If there were any doubt that Facebook is in a trust crisis, it was wiped away by a series of defensive, apologetic blog posts from the company on Monday. In the most frank of the posts, product manager Samidh Chakrabarti identifies foreign interference, misinformation and political polarization as three aspects of social media that threaten not just trust in Facebook, but in democracy. All three, Chakrabarti admits, played an outsized role in the 2016 US Presidential election, and they pose a danger for democratic elections to come.

On Tuesday, COO Sheryl Sandberg told a Brussels audience that the company would do more to boost privacy and prevent abuse on its site, including hiring 20,000 people by the end of the year to monitor and remove harmful content, plus a corresponding investment in artificial intelligence.

“We know that tech companies need to do better and that we at Facebook need to do better. We have a lot to improve,” Sandberg said. “We have not done enough to stop abuse of our technology.”

Trust in media platforms is collapsing

Why is Facebook concerned? A new Edelman study argues that trust in media has eroded in countries worldwide. The sharpest year-over-year decline in overall trust in institutions has been in the United States, which is in a “trust collapse.” Social platforms like Facebook and search platforms like Google are viewed as part of the media in general and as the least trustworthy part.

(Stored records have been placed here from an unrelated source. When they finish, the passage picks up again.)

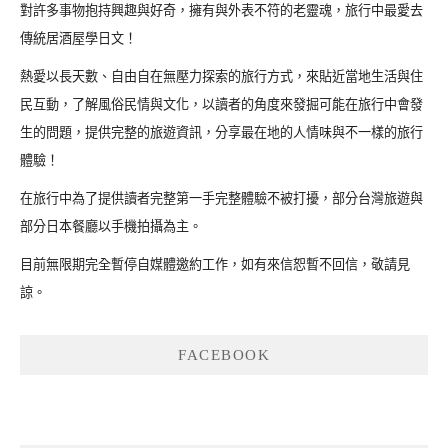
對許多事物抱持興趣與好奇，擁有與外表不符的老靈魂，旅行中最愛去
傳統居酒屋學日文！
熱愛以長天數、自由自在無壓力探索的旅行方式，來貼近當地生活與住
民互動，了解風俗民情與文化，以讀者的角度來發掘可能在旅行中會發
生的問題，提供完整的旅遊資訊，分享最在地的人情味與不一樣的旅行
體驗！
在旅行中為了提供讀者完整第一手完整體驗不被打擾，部分台灣旅遊與
部分日本餐廳以手機拍攝為主。
目前無限期完全暫停自媒體邀約工作，如有來信恕暫不回信，敬請見
諒。
FACEBOOK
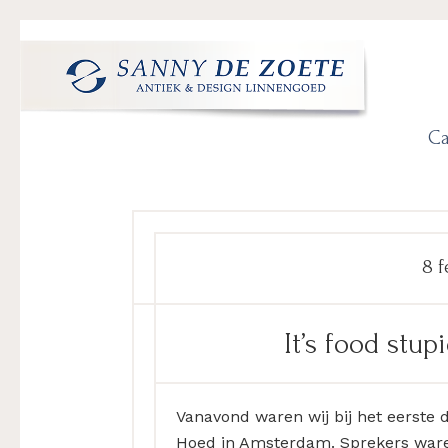
Spring
Door
Spring
Spring
naar
naar
naar
naar
de
de
de
de
hoofdnavigatie
hoofd
eerste
voettekst
Sanny
's
inhoud
sidebar
Ca
de
Werelds
Zoete
Mooiste
Antiek
&
Design
8 f
Linnen
Damast
It’s food stu
Vanavond waren wij bij het eerste d
Hoed in Amsterdam. Sprekers ware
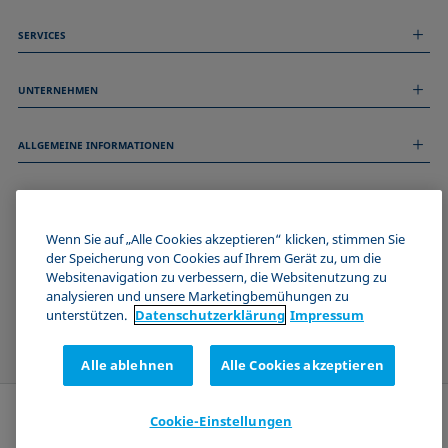
SERVICES
Messdienstleistungen
UNTERNEHMEN
Technischer Service
Webinare & Seminare
Über uns
Remote Support
ALLGEMEINE INFORMATIONEN
Stellenangebote
Kontaktieren Sie uns
News
Impressum
Events
WERDE TEIL DER KRÜSS COMMUNITY
Datenschutzerklärung
Cookie-Richtlinie
Wenn Sie auf „Alle Cookies akzeptieren“ klicken, stimmen Sie
Verkaufs- und Lieferbedingungen
der Speicherung von Cookies auf Ihrem Gerät zu, um die
Websitenavigation zu verbessern, die Websitenutzung zu
Zertifizierungen (ISO 9001)
analysieren und unsere Marketingbemühungen zu
Newsletter-Anmeldung
unterstützen.
Datenschutz­erklärung
Impressum
Alle ablehnen
Alle Cookies akzeptieren
Cookie-Einstellungen
Anfrage senden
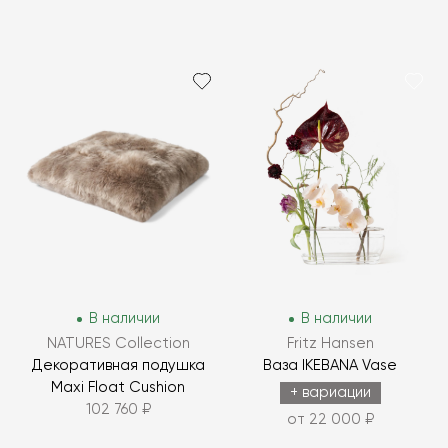
В наличии
В наличии
NATURES Collection
Fritz Hansen
Декоративная подушка
Ваза IKEBANA Vase
Maxi Float Cushion
+ вариации
102 760 ₽
от 22 000 ₽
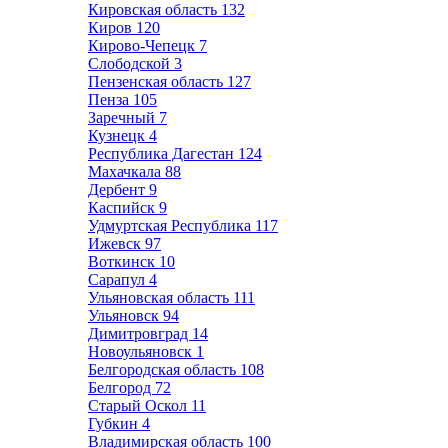
Кировская область
132
Киров
120
Кирово-Чепецк
7
Слободской
3
Пензенская область
127
Пенза
105
Заречный
7
Кузнецк
4
Республика Дагестан
124
Махачкала
88
Дербент
9
Каспийск
9
Удмуртская Республика
117
Ижевск
97
Воткинск
10
Сарапул
4
Ульяновская область
111
Ульяновск
94
Димитровград
14
Новоульяновск
1
Белгородская область
108
Белгород
72
Старый Оскол
11
Губкин
4
Владимирская область
100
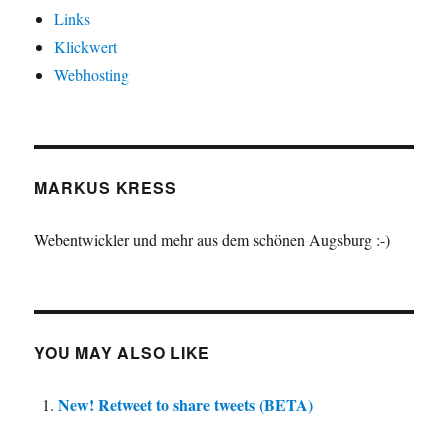
Links
Klickwert
Webhosting
MARKUS KRESS
Webentwickler und mehr aus dem schönen Augsburg :-)
YOU MAY ALSO LIKE
New! Retweet to share tweets (BETA)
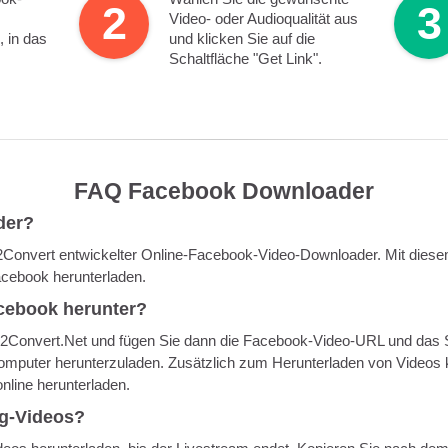
2
3
Video- oder Audioqualität aus
 in das
und klicken Sie auf die
Schaltfläche "Get Link".
FAQ Facebook Downloader
der?
Convert entwickelter Online-Facebook-Video-Downloader. Mit diese
cebook herunterladen.
acebook herunter?
X2Convert.Net und fügen Sie dann die Facebook-Video-URL und das 
omputer herunterzuladen. Zusätzlich zum Herunterladen von Videos 
line herunterladen.
g-Videos?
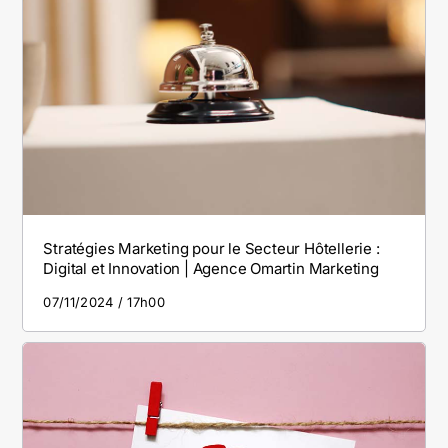
Stratégies Marketing pour le Secteur Hôtellerie :
Digital et Innovation | Agence Omartin Marketing
07/11/2024
17h00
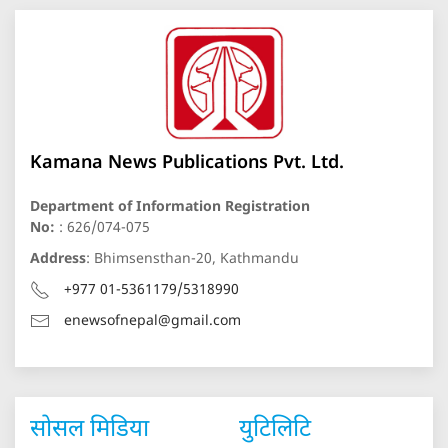
Kamana News Publications Pvt. Ltd.
Department of Information Registration
No:
: 626/074-075
Address
: Bhimsensthan-20, Kathmandu
+977 01-5361179/5318990
enewsofnepal@gmail.com
सोसल मिडिया
युटिलिटि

While platforms were briefly seen as more trustworthy than journalism, platforms now have a widening credibility gap, as users worry about false information and their own ability to sort good sources from bad. In all but a few countries, when it comes to trust in media, social media has gone from being part of the solution to the core of the problem.

Edelman’s trust study illuminates the dilemmas faced by Facebook and other social media platforms. Increasingly, they’re identified with the news and entertainment media they distribute; they provide information to an audience that’s increasingly disconnected from the news and a connected audience that’s increasingly skeptical of all media. They’re vulnerable to manipulation by bad actors, who exploit news discovery algorithms for their own ends. They take the blame for news failures and the losses of trust that result. Facebook’s changes to its News Feed could be seen as a version of Edelman’s suggested remedy for this trust collapse: guard information quality, protect consumers, and safeguard privacy. Facebook’s defensive crouch might be its best strategy as it seeks to regain its users’ trust.

To be fair, Edelman’s 2018 Trust Barometer has little good news for anyone, apart from isolated sectors in individual countries. (As a company, it’s known for its skills at crisis response and management; it’s no small wonder it’s equally capable of identifying a crisis that demands a response.) But the picture of trust in social media platforms is especially bleak.

Media is now the least trusted institution worldwide, and distrusted by a majority of the population in 22 of the 28 countries surveyed. Out of those surveyed, 63 percent say they can’t tell the difference between good journalism and rumor or falsehoods, with 59 percent saying this process is becoming harder. Only 36 percent say that media is doing a good or very good job of guarding information quality, with 59 percent saying that because of media’s failures, they’re no longer sure what’s true and what’s not.